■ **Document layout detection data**
Segment Open

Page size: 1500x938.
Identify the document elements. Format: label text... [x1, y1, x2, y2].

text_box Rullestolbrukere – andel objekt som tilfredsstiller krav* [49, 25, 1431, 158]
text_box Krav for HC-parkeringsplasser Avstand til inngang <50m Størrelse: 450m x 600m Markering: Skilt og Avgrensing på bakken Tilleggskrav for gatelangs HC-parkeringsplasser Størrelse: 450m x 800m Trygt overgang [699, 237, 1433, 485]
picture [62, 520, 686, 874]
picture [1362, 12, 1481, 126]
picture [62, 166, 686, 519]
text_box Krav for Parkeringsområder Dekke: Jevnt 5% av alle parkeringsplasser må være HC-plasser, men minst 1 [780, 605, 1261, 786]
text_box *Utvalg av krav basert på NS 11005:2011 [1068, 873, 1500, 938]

Segment Closed

■ **Exercise directions**
From the line that contains "Identify the document" through the final line of the entries above, every line must be reproduced exactly and nothing more.

■ **Written solution**
Identify the document elements. Format: label text... [x1, y1, x2, y2].

text_box Rullestolbrukere – andel objekt som tilfredsstiller krav* [49, 25, 1431, 158]
text_box Krav for HC-parkeringsplasser Avstand til inngang <50m Størrelse: 450m x 600m Markering: Skilt og Avgrensing på bakken Tilleggskrav for gatelangs HC-parkeringsplasser Størrelse: 450m x 800m Trygt overgang [699, 237, 1433, 485]
picture [62, 520, 686, 874]
picture [1362, 12, 1481, 126]
picture [62, 166, 686, 519]
text_box Krav for Parkeringsområder Dekke: Jevnt 5% av alle parkeringsplasser må være HC-plasser, men minst 1 [780, 605, 1261, 786]
text_box *Utvalg av krav basert på NS 11005:2011 [1068, 873, 1500, 938]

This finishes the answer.